«—Vous êtes bien dangereuse!

«—Je ne le serai jamais pour vous. Je prévois nos destinées, qui ne peuvent être unies; mais je saurai préférer votre gloire à mon bonheur. En vous perdant, aimer seule ne peut être un crime, et cela suffira encore pour mon bonheur.

«—Mais comment ai-je pu vous inspirer un sentiment si voisin de l'enthousiasme?

«—Depuis que votre nom fut prononcé devant moi par les témoins de votre valeur et les compagnons de votre gloire.»

Il me serra contre son cœur avec une violente tendresse, et avec ce cri:
«Je vous jure à jamais une amitié de frère.»

Nous restâmes quelques momens dans le silence d'un bien doux recueillement et d'une admiration presque égale.
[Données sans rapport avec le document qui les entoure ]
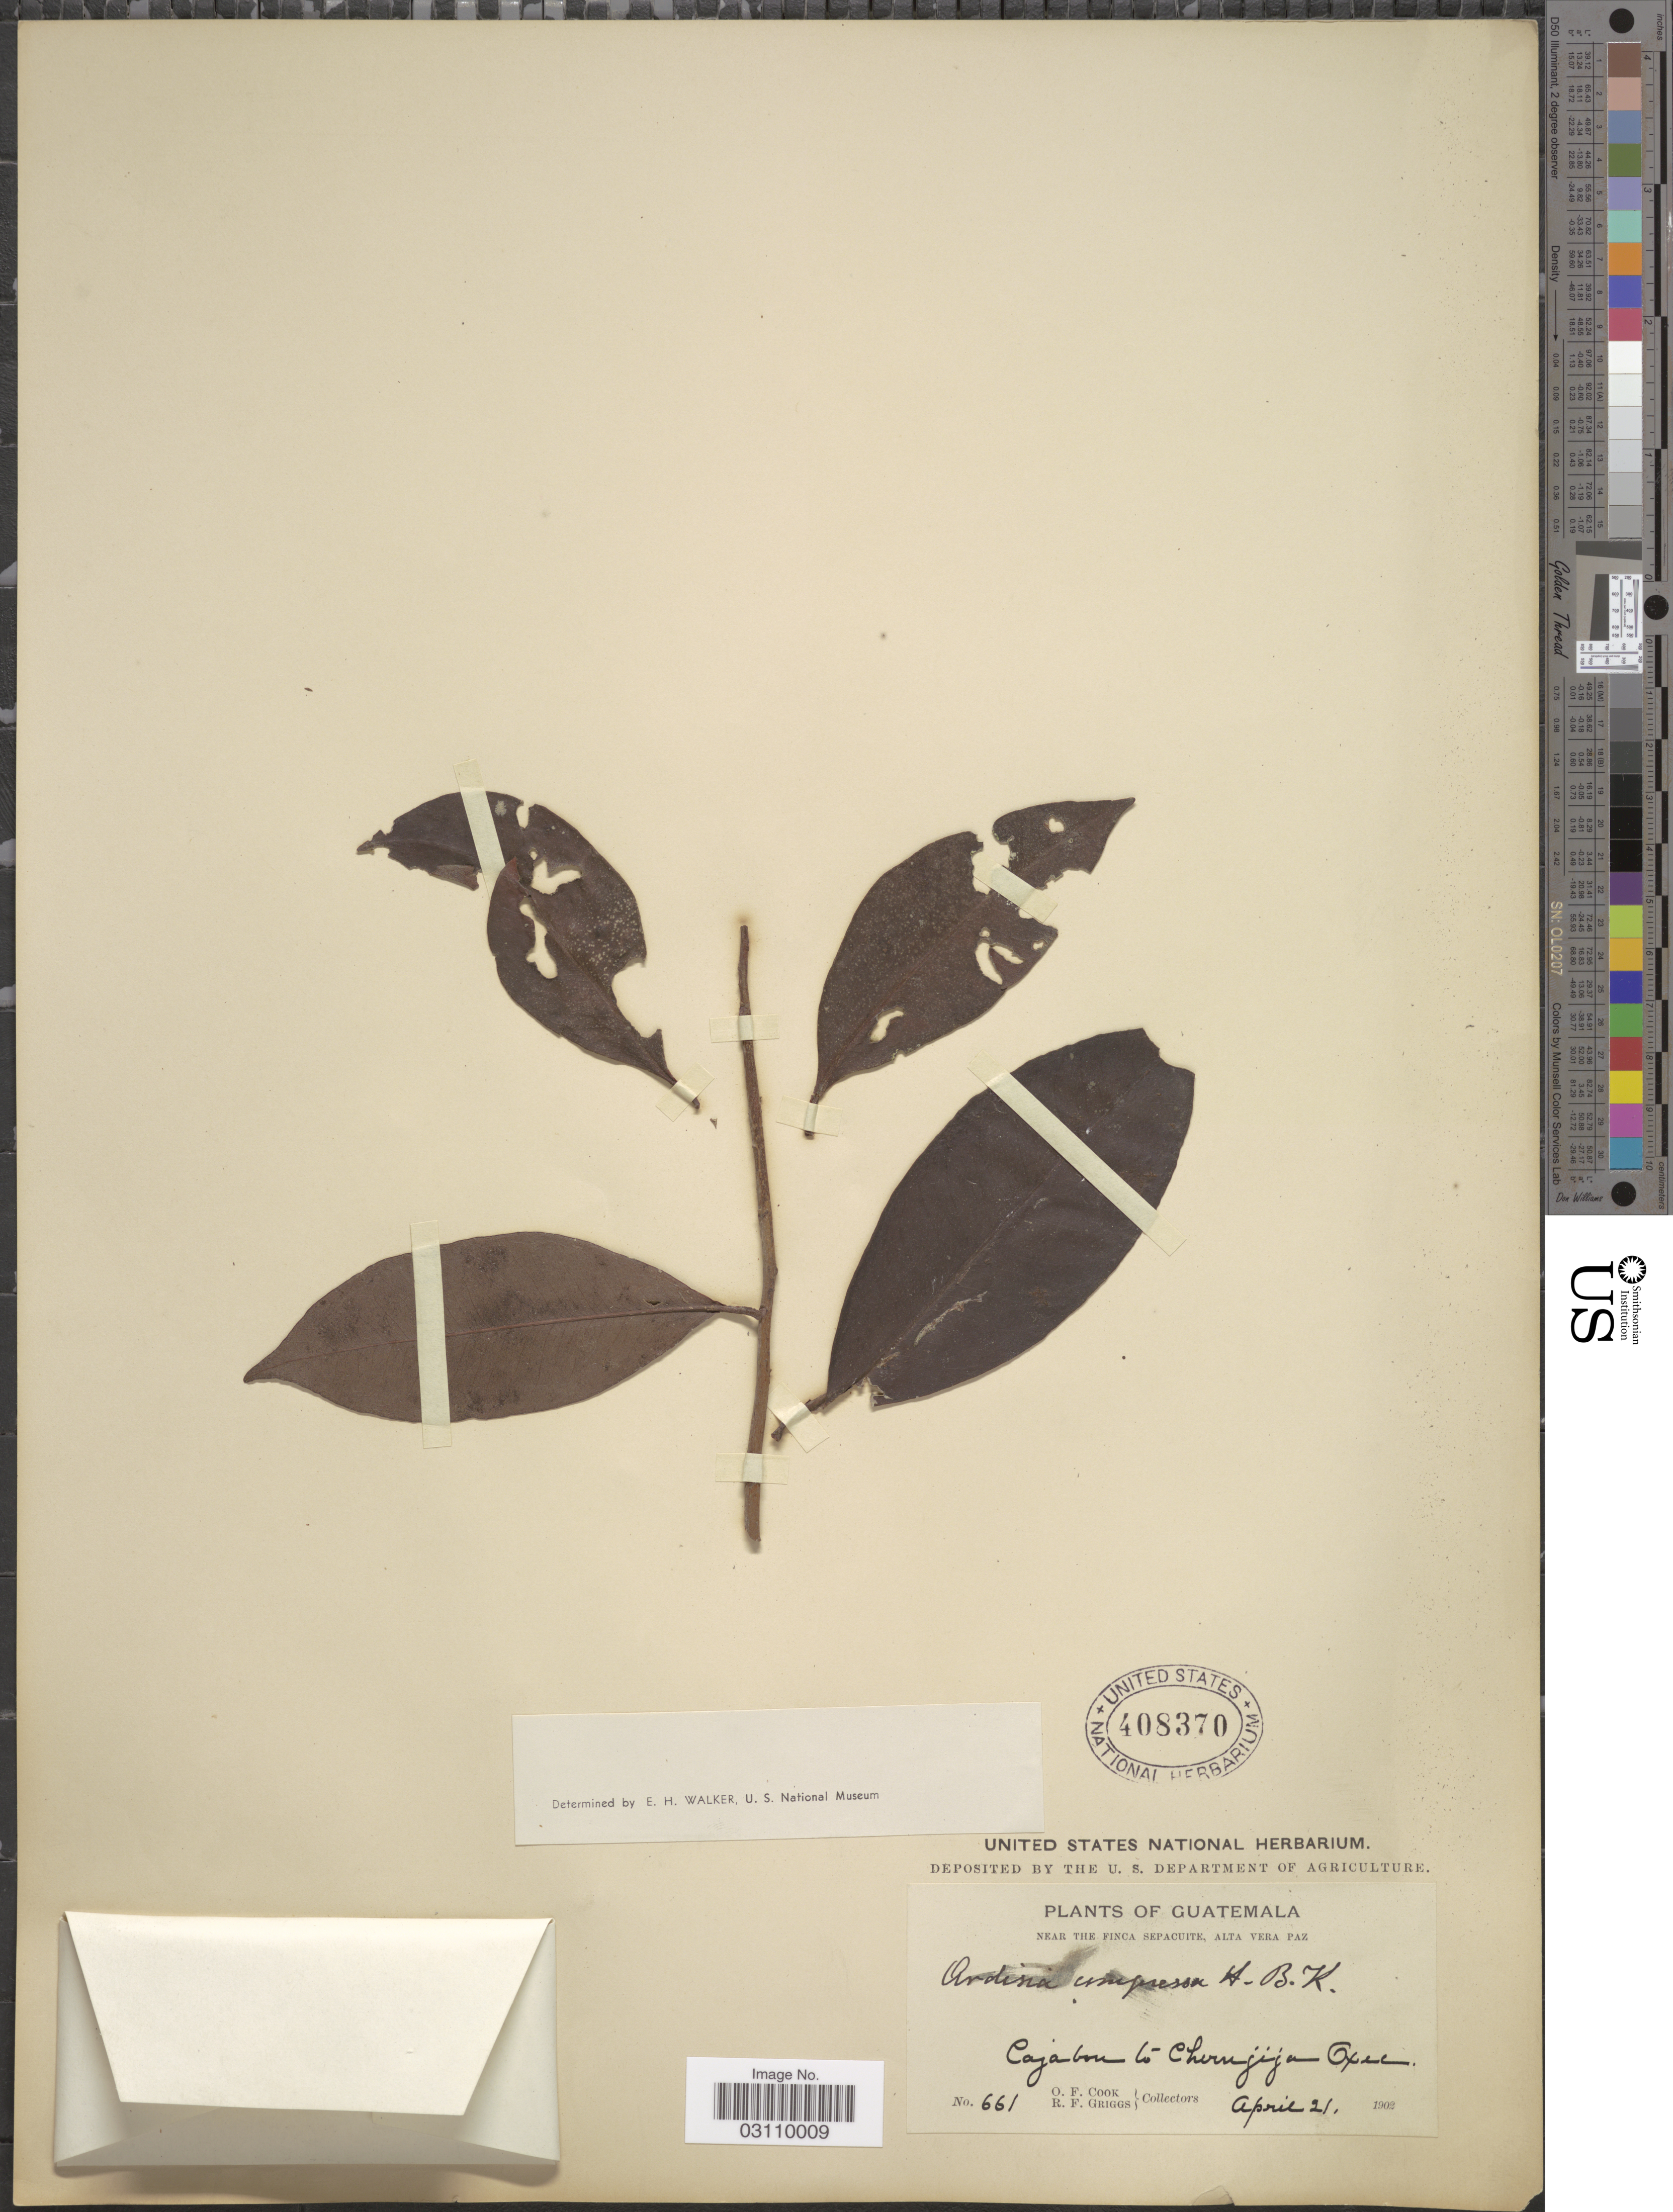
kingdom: Plantae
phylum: Tracheophyta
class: Magnoliopsida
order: Ericales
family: Primulaceae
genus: Ardisia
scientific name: Ardisia compressa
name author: Kunth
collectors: O. F. Cook & R. F. Griggs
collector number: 661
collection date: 1902-04-21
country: Guatemala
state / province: Alta Verapaz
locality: Near the Finca Sepacuite, Alta Vera Paz. Cajabon to Cherujija Oxec.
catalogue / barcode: US 408370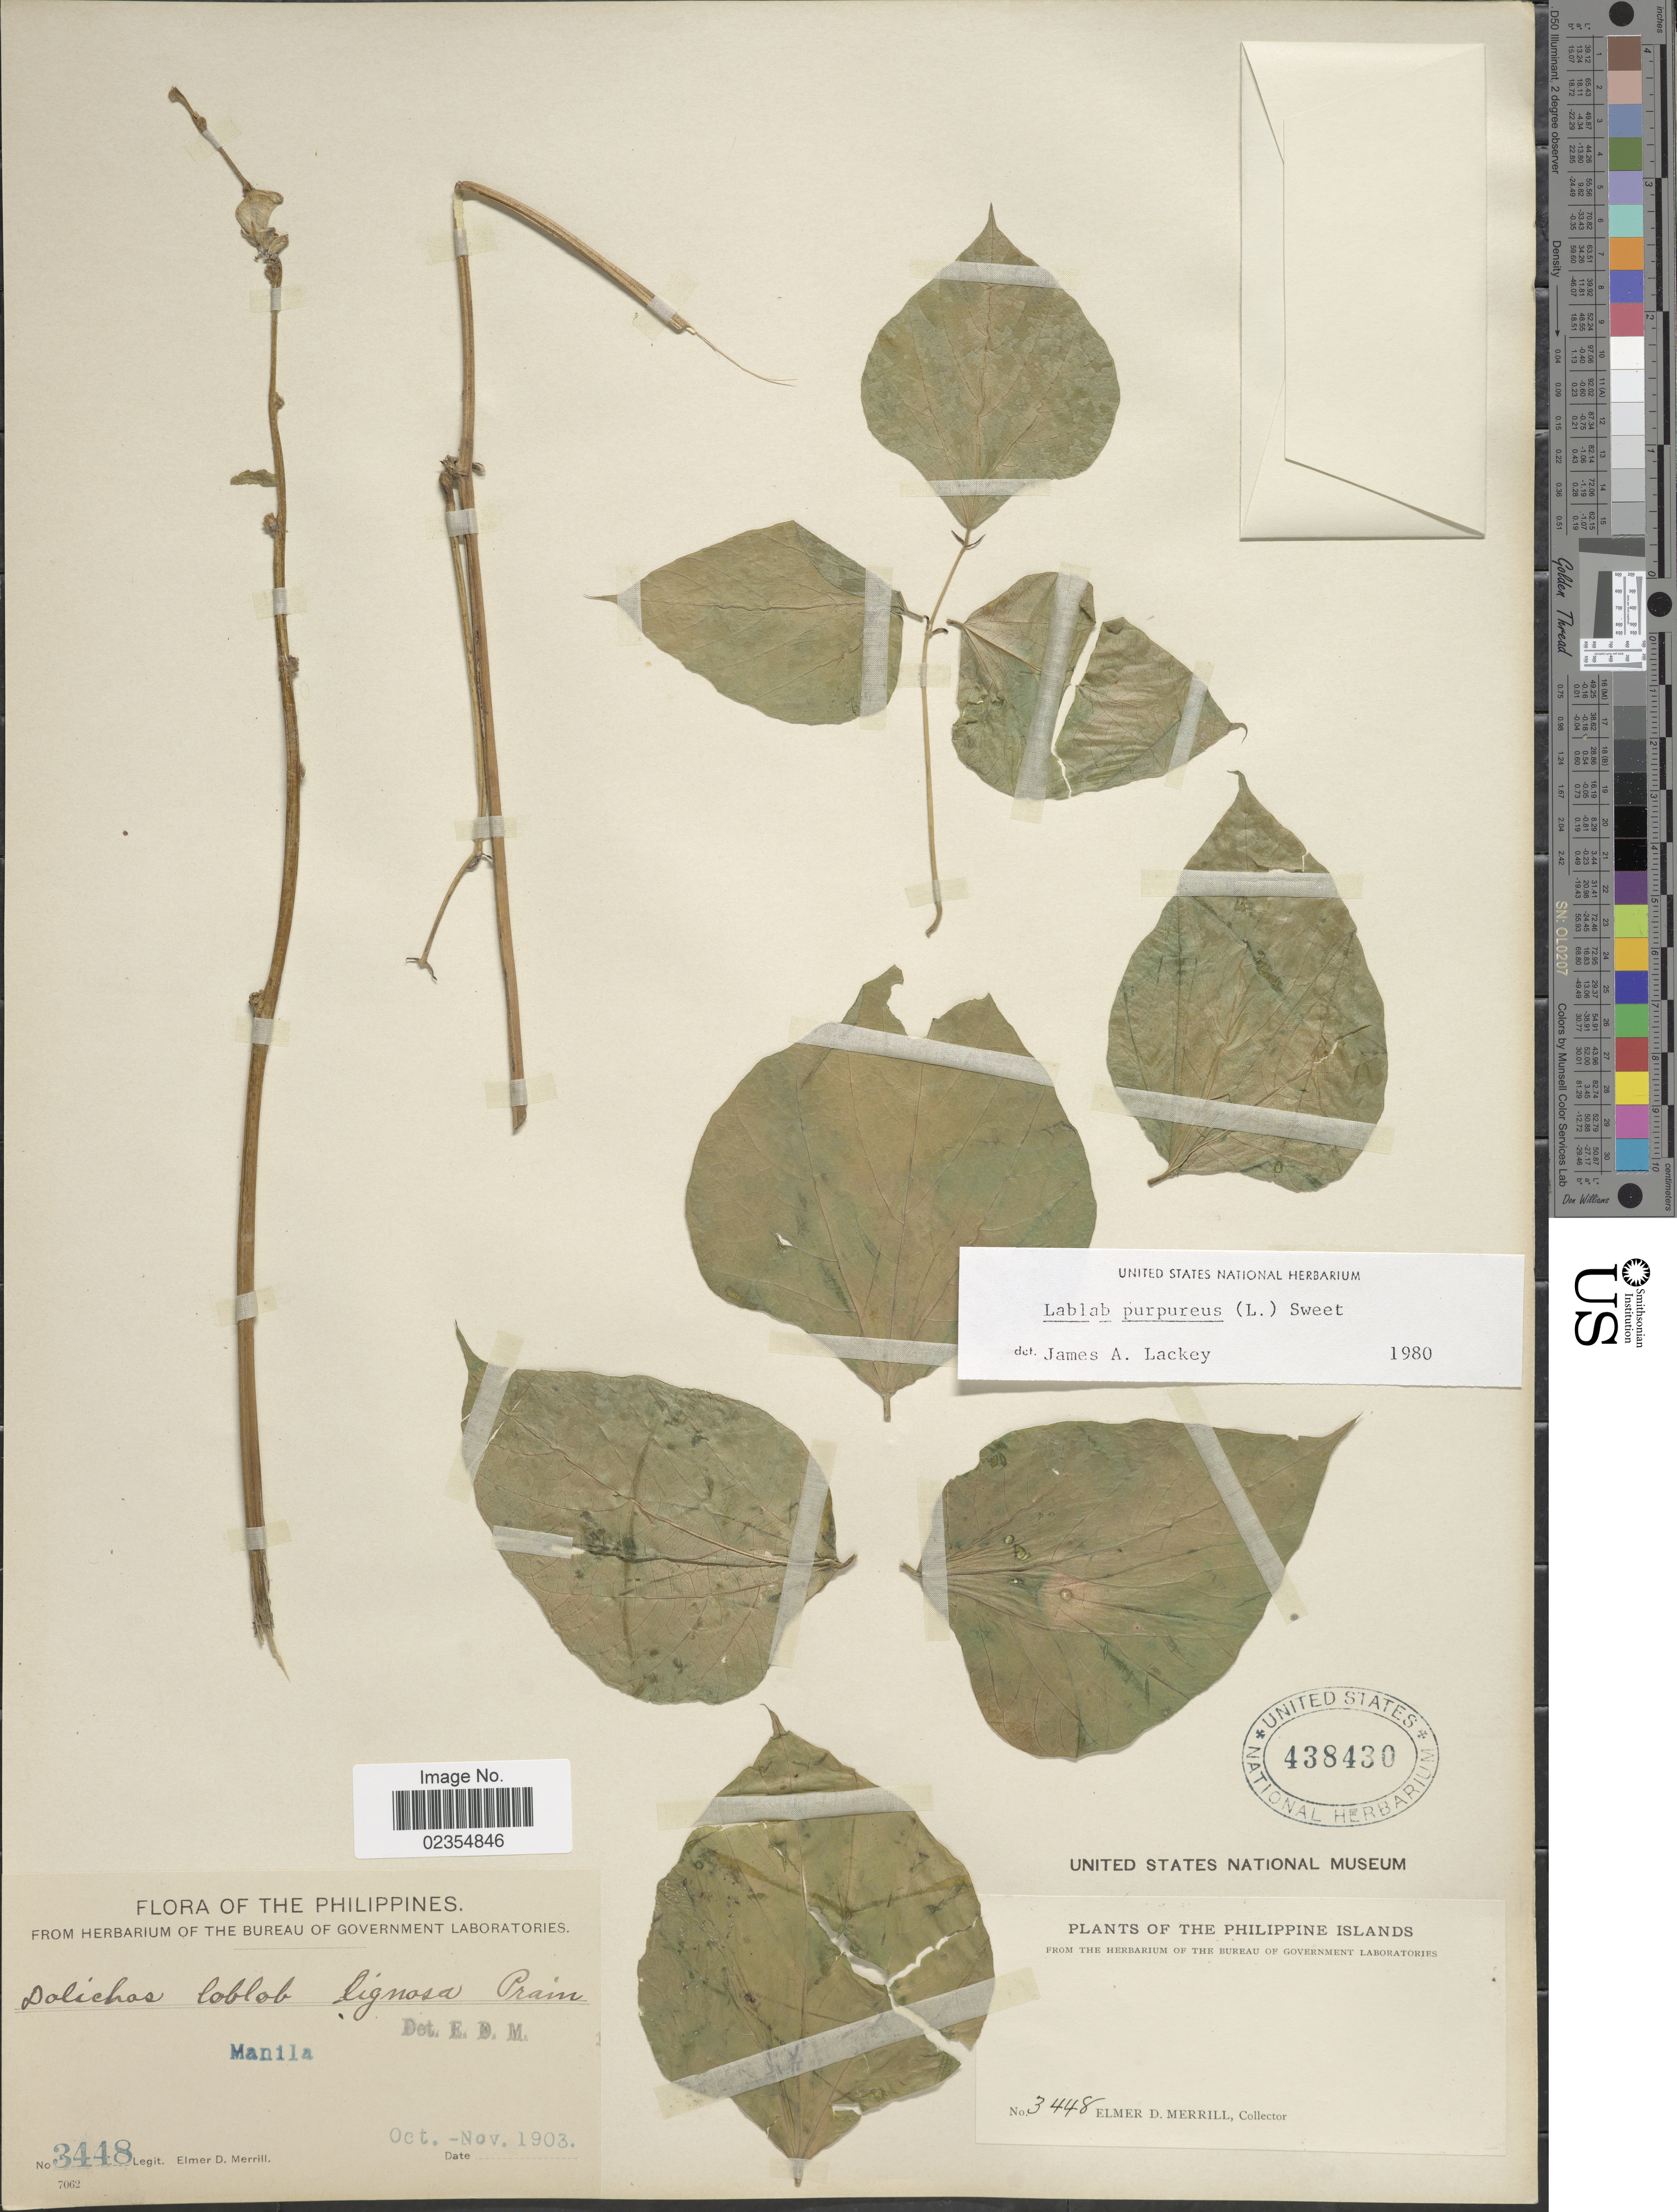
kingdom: Plantae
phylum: Tracheophyta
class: Magnoliopsida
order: Fabales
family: Fabaceae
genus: Lablab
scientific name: Lablab purpureus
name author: (L.) Sweet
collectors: E. D. Merrill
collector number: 3448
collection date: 1903-10/1903-11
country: Philippines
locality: Philippine Islands, Manila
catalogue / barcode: US 438430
Ô gloire! tu n'es donc point une chimère, puisque tu donnes tant d'élévation et de réalité à un sentiment déjà aussi élevé que l'amour?

Ney me quitta; mais la nuit était si belle, mais mon cœur était si plein, que, le croyant encore présent dans ces lieux qu'il venait d'animer, je parcourais avec délices les détours embaumés de mon jardin, heureuse enfin d'avoir trouvé un objet à mon imagination, un but à mon existence, un besoin de noble indépendance, et d'avenir digne du sentiment qui venait d'embellir ma vie.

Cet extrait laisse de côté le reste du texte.